[Records from a data collection]
########################################

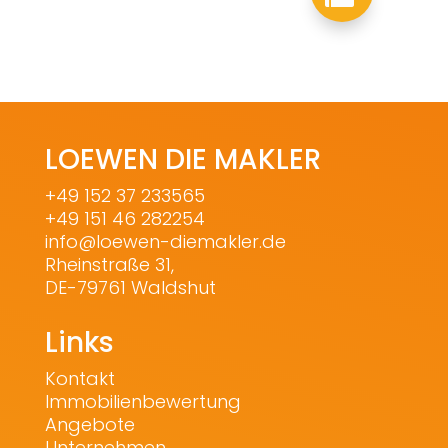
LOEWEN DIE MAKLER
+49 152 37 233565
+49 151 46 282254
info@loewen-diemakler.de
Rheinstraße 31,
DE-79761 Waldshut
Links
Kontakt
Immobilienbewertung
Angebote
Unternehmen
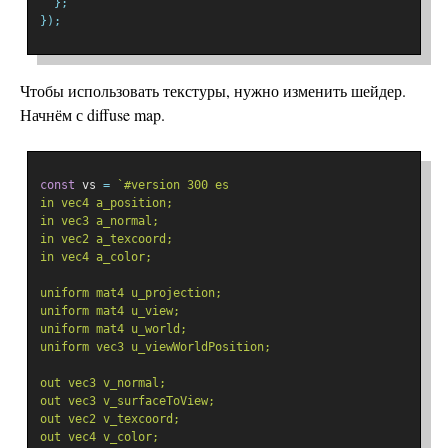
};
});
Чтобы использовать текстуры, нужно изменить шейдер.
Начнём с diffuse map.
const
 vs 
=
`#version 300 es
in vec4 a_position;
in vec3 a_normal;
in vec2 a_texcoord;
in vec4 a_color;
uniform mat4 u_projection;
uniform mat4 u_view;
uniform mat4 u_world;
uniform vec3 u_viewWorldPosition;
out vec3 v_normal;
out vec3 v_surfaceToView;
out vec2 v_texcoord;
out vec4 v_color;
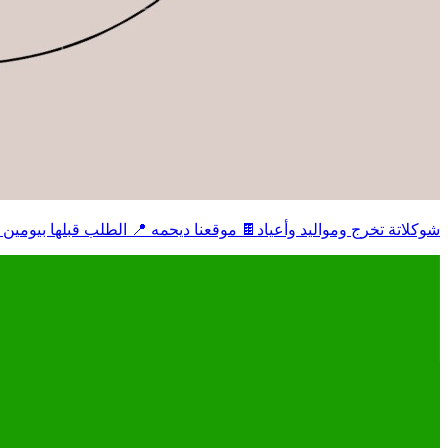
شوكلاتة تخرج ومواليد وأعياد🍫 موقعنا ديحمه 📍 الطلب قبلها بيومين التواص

########################################

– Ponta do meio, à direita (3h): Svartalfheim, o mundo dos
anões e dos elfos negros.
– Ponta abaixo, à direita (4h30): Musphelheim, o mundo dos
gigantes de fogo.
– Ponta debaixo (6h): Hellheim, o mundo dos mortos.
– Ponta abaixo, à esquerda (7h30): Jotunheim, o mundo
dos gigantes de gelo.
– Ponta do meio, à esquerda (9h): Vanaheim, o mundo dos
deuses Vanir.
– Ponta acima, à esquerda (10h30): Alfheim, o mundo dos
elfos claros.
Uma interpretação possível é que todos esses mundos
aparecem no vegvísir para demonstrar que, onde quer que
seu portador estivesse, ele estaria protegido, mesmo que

########################################

> **Aim of the task**
What is needed is an exact copy of the lines above, from the one containing "Svartalfheim, o mundo dos" through the one containing "seu portador estivesse, ele", with nothing added.

> **Response for this exercise**
– Ponta do meio, à direita (3h): Svartalfheim, o mundo dos
anões e dos elfos negros.
– Ponta abaixo, à direita (4h30): Musphelheim, o mundo dos
gigantes de fogo.
– Ponta debaixo (6h): Hellheim, o mundo dos mortos.
– Ponta abaixo, à esquerda (7h30): Jotunheim, o mundo
dos gigantes de gelo.
– Ponta do meio, à esquerda (9h): Vanaheim, o mundo dos
deuses Vanir.
– Ponta acima, à esquerda (10h30): Alfheim, o mundo dos
elfos claros.
Uma interpretação possível é que todos esses mundos
aparecem no vegvísir para demonstrar que, onde quer que
seu portador estivesse, ele estaria protegido, mesmo que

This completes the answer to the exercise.